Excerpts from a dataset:
========
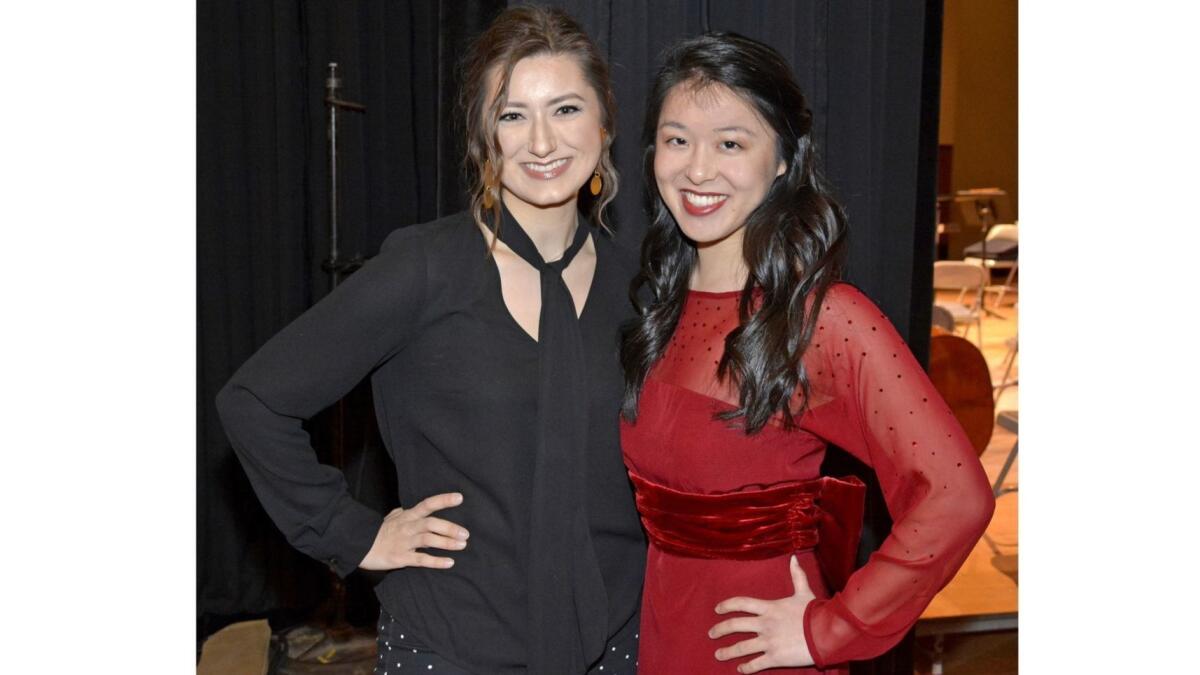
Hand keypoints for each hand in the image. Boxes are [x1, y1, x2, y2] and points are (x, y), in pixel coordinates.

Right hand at [359, 492, 469, 570]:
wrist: (358, 546)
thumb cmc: (376, 532)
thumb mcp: (389, 518)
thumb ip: (402, 512)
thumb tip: (407, 507)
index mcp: (407, 516)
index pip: (427, 504)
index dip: (443, 500)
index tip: (459, 497)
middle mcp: (407, 527)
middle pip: (431, 523)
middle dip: (450, 527)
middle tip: (465, 533)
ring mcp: (404, 542)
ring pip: (428, 540)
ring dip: (446, 542)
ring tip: (461, 545)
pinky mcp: (400, 557)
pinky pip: (420, 559)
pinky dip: (436, 561)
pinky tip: (449, 563)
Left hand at [709, 555, 816, 672]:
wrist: (827, 633)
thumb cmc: (816, 612)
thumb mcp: (804, 592)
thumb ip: (797, 575)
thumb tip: (794, 557)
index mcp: (769, 608)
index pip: (741, 603)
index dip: (727, 605)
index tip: (717, 609)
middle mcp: (765, 624)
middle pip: (735, 625)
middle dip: (720, 630)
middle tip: (711, 634)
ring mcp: (768, 641)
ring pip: (741, 647)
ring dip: (727, 652)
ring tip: (718, 654)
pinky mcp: (775, 657)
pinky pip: (756, 663)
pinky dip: (746, 667)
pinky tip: (740, 669)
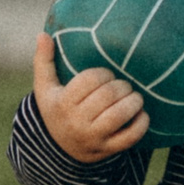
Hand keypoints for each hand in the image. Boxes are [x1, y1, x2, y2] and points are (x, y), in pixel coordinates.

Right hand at [33, 33, 149, 162]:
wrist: (59, 148)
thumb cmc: (56, 108)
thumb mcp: (45, 87)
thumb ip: (43, 60)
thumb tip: (42, 34)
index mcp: (62, 104)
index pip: (89, 81)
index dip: (103, 74)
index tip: (106, 75)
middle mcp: (76, 122)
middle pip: (107, 96)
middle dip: (121, 86)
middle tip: (123, 85)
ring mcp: (92, 138)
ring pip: (119, 115)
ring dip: (133, 101)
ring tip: (134, 96)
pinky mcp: (107, 150)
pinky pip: (130, 137)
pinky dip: (140, 124)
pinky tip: (141, 113)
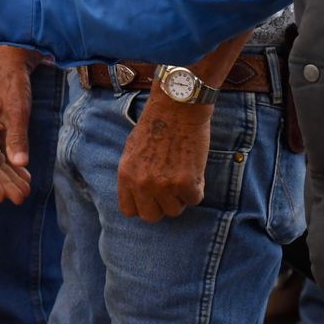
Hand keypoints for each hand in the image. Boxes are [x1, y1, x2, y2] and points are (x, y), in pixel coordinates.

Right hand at [0, 47, 35, 204]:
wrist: (12, 61)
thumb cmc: (12, 83)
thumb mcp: (17, 110)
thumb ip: (17, 137)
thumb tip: (20, 164)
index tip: (2, 198)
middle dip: (4, 183)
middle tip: (20, 198)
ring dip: (9, 175)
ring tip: (24, 190)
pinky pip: (2, 150)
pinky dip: (13, 162)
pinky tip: (23, 172)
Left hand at [117, 90, 210, 222]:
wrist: (177, 107)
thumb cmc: (157, 123)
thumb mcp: (133, 150)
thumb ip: (135, 174)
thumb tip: (140, 194)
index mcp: (126, 175)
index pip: (129, 210)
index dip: (143, 205)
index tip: (153, 198)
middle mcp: (142, 183)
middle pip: (151, 216)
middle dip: (162, 205)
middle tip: (171, 188)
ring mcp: (163, 185)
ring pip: (175, 210)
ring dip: (181, 196)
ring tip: (183, 173)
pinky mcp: (185, 183)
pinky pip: (194, 200)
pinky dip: (197, 188)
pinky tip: (194, 169)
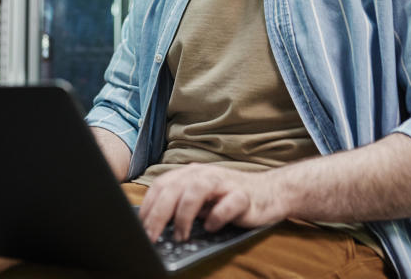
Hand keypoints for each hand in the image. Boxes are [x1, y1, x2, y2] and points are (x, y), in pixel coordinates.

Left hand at [137, 163, 285, 242]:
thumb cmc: (229, 198)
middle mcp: (204, 174)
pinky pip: (226, 205)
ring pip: (195, 191)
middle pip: (174, 189)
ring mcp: (224, 182)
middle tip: (152, 236)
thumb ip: (181, 204)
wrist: (270, 192)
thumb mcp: (201, 199)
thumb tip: (154, 224)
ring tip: (181, 236)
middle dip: (159, 214)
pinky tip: (211, 227)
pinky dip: (215, 218)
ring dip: (183, 216)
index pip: (161, 185)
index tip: (140, 228)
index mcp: (190, 174)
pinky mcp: (243, 195)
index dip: (149, 206)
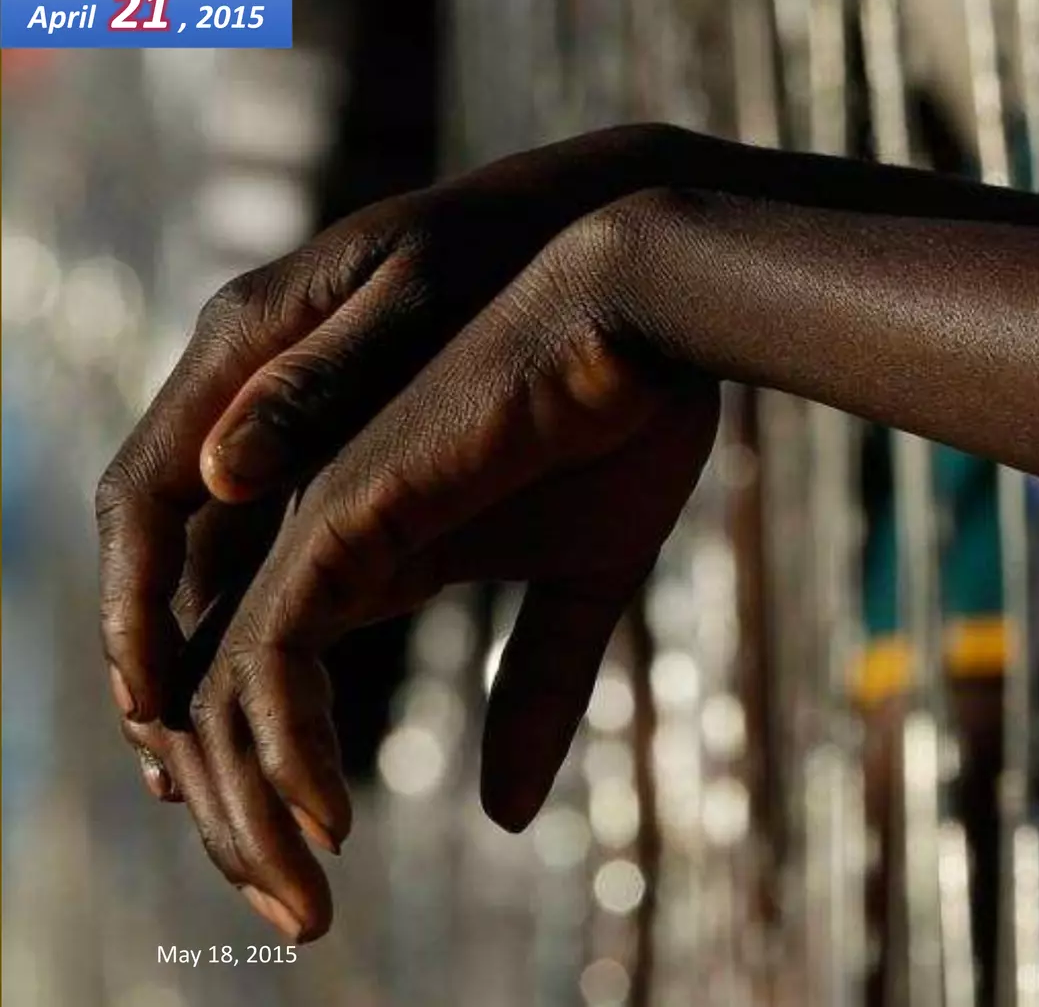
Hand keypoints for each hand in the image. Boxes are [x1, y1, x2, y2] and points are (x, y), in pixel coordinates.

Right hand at [98, 124, 681, 729]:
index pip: (149, 490)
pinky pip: (285, 535)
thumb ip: (320, 384)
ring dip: (211, 654)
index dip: (137, 603)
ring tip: (214, 772)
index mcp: (249, 339)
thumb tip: (219, 474)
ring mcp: (297, 406)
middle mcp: (252, 377)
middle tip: (174, 775)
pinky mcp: (353, 435)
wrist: (609, 222)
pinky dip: (279, 618)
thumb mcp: (419, 301)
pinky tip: (302, 694)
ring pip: (221, 548)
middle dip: (160, 655)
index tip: (147, 703)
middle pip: (169, 539)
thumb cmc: (522, 251)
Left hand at [103, 164, 713, 939]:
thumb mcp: (581, 584)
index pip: (260, 681)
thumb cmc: (619, 422)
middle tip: (290, 914)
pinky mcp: (341, 509)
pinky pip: (269, 653)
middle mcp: (302, 527)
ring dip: (246, 808)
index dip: (262, 782)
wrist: (640, 309)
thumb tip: (502, 814)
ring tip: (299, 897)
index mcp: (351, 537)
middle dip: (236, 818)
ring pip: (215, 691)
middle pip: (211, 700)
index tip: (303, 867)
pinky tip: (329, 821)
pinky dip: (285, 747)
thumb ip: (532, 686)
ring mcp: (308, 516)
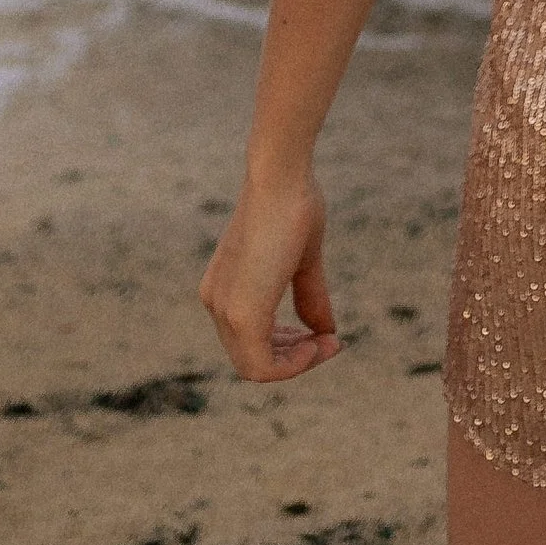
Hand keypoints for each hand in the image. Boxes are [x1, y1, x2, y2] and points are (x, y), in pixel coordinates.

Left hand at [199, 167, 339, 384]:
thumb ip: (308, 297)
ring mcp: (225, 310)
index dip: (287, 349)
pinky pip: (261, 365)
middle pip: (252, 358)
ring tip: (326, 344)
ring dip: (295, 363)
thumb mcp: (303, 261)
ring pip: (255, 366)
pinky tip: (318, 344)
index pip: (250, 340)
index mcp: (224, 289)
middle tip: (328, 343)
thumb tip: (325, 332)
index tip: (321, 337)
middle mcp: (217, 303)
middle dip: (293, 358)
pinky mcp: (241, 314)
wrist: (280, 177)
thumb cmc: (293, 206)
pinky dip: (292, 364)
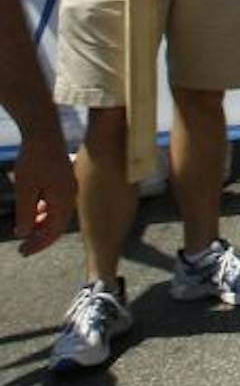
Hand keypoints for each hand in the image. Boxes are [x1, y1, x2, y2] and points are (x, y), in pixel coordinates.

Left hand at [11, 128, 76, 255]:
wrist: (44, 133)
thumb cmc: (34, 160)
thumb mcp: (25, 189)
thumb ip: (25, 213)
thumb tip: (25, 233)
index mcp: (63, 200)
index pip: (53, 230)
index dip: (38, 244)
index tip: (23, 252)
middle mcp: (70, 195)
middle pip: (57, 224)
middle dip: (40, 237)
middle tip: (23, 248)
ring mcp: (69, 187)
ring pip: (56, 214)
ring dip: (41, 224)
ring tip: (25, 231)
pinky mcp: (64, 180)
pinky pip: (56, 203)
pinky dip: (44, 211)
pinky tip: (32, 211)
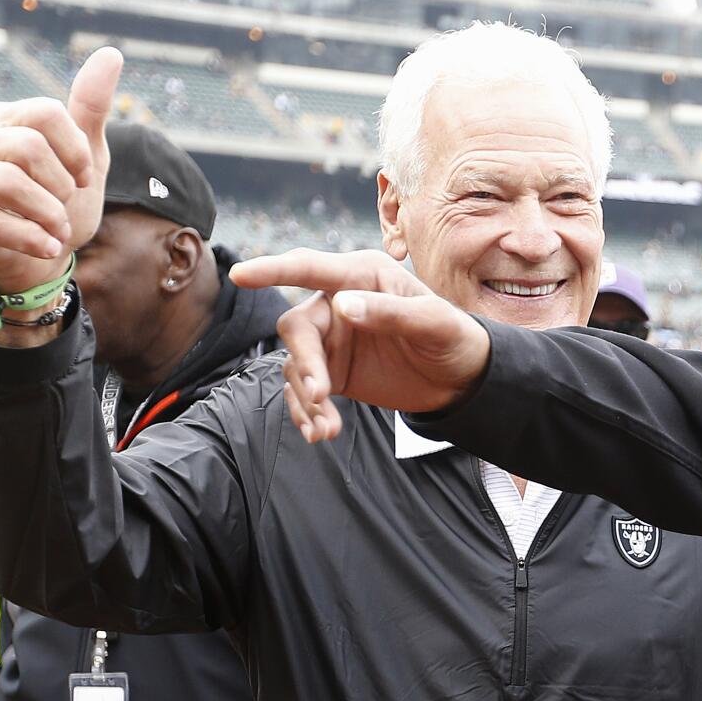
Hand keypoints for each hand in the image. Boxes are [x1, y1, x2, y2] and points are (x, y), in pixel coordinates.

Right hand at [0, 46, 120, 293]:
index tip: (82, 178)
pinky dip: (30, 238)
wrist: (40, 259)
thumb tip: (111, 53)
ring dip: (49, 215)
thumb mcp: (85, 155)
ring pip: (8, 182)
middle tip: (65, 208)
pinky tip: (49, 248)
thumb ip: (91, 107)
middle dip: (61, 186)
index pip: (45, 112)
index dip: (75, 150)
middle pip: (29, 146)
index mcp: (1, 119)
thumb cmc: (59, 202)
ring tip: (58, 231)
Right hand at [229, 250, 492, 441]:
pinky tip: (323, 432)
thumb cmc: (453, 336)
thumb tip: (342, 306)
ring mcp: (332, 339)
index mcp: (361, 276)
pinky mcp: (332, 371)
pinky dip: (307, 412)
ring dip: (306, 397)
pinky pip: (303, 389)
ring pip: (296, 364)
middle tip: (323, 394)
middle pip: (297, 327)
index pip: (309, 268)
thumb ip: (391, 312)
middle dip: (304, 362)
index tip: (240, 275)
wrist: (461, 378)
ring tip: (328, 428)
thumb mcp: (433, 321)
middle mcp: (338, 303)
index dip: (273, 270)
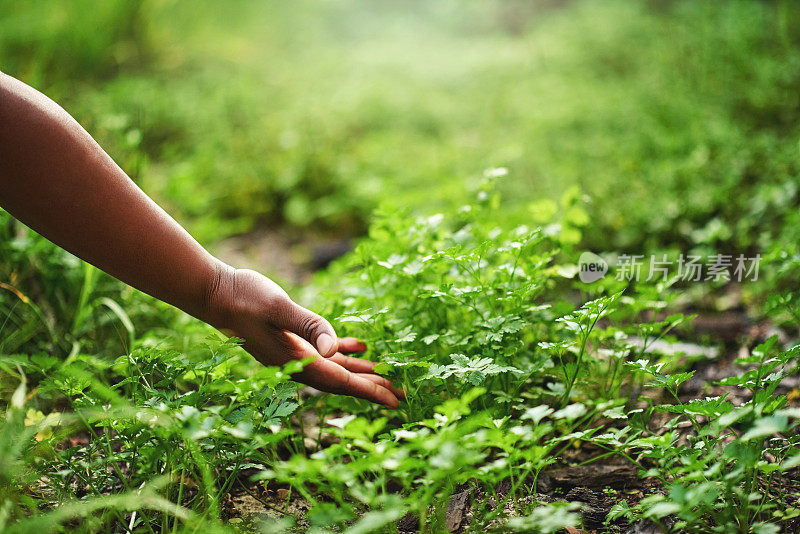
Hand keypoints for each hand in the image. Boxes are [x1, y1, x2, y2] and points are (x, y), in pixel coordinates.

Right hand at [208, 267, 403, 407]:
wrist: (215, 292)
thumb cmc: (244, 297)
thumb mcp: (279, 307)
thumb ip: (309, 326)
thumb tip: (335, 350)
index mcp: (294, 361)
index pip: (339, 380)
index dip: (368, 390)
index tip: (392, 401)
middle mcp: (295, 364)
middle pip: (342, 381)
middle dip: (372, 388)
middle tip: (402, 395)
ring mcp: (293, 354)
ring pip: (336, 368)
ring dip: (362, 372)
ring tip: (389, 377)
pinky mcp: (291, 342)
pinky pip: (324, 352)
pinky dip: (345, 351)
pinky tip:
========
The problem: Give only the number of lines in the data that include the string "Left".

Solved exercise: 6